As deep learning continues to advance in medical analysis, the increasing complexity of models, particularly Convolutional Neural Networks (CNNs), presents significant challenges related to interpretability, computational costs, and real-world applicability. These issues are critical in the medical domain, e.g., Attention Deficit Hyperactivity Disorder (ADHD) diagnosis, where model efficiency and interpretability are paramount. This paper proposes a novel parameter-efficient framework based on the Kolmogorov-Arnold Network (KAN) to overcome these challenges. Unlike CNNs, KAN restructures feature transformations, significantly reducing parameter overhead while preserving high classification accuracy. An attention-driven feature selection mechanism dynamically prioritizes the most significant features, minimizing irrelevant features and unnecessary computational load. Recognizing the complex and diverse nature of ADHD- related brain connectivity features, a novel activation function with learnable coefficients is introduced, enabling adaptive transformation based on specific data patterns.
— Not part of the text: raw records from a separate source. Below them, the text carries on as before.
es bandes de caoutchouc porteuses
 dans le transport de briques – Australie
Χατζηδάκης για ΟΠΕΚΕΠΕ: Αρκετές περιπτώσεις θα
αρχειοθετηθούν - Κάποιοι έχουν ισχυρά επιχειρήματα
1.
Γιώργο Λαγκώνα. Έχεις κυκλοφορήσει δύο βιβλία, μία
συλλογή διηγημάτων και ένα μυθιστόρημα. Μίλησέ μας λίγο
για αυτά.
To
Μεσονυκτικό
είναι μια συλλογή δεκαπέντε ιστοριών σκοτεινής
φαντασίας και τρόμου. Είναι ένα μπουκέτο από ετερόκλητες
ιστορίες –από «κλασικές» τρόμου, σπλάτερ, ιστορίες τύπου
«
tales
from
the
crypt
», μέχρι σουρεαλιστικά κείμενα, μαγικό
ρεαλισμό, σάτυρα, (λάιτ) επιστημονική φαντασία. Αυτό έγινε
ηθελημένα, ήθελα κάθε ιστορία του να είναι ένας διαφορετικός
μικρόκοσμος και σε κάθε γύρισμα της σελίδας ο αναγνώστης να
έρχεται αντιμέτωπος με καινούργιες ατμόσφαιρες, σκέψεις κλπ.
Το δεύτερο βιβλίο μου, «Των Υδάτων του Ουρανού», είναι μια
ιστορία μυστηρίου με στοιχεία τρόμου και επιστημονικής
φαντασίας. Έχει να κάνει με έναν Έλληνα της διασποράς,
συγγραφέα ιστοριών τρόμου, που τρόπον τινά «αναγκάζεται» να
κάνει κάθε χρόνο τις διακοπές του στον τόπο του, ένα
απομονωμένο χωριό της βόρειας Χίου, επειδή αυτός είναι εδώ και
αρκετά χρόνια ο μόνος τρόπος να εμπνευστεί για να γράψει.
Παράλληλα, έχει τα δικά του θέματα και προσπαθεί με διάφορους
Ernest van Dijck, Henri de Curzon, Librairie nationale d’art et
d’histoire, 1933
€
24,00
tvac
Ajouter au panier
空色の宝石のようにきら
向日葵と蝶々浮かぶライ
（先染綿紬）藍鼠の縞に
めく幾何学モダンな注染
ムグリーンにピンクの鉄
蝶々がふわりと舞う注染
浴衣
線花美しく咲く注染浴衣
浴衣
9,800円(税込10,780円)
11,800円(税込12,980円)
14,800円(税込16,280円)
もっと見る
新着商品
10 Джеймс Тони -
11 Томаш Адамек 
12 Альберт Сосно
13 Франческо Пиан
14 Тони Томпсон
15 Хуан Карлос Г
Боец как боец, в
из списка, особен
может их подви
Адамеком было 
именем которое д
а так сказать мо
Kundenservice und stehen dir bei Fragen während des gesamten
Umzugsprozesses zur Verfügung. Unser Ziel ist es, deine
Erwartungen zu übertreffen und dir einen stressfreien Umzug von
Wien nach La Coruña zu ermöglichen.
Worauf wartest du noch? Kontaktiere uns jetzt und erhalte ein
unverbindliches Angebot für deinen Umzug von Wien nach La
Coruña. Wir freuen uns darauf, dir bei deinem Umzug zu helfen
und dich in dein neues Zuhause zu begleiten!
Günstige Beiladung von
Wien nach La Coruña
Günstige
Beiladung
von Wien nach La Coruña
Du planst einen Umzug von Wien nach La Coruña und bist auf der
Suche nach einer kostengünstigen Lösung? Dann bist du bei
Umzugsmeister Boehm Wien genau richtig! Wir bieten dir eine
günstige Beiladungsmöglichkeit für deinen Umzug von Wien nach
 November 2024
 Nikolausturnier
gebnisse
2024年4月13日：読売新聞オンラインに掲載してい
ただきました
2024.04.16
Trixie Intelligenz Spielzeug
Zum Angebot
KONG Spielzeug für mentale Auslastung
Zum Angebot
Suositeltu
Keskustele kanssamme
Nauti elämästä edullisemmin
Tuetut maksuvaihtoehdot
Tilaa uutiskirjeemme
To further enhance model generalization, an advanced sliding window-based data augmentation technique is incorporated to meet substantial data requirements for training. Extensive experimentation on the benchmark ADHD-200 dataset demonstrates the model's superiority, achieving an accuracy of 79.25 %, an F1-score of 78. 75 % and a precision of 78.23 %, surpassing many state-of-the-art ADHD studies. Remarkably, these results are achieved using only a few thousand parameters compared to the millions required by many existing approaches, making it valuable for various resource-constrained researchers and organizations. The proposed framework, seamlessly fusing KAN, attention-driven feature selection, adaptive activation, and robust data augmentation, achieves substantial parameter reduction with enhanced performance. This lightweight architecture, combined with superior performance and interpretability, makes the proposed model highly promising for ADHD diagnosis and other complex medical applications.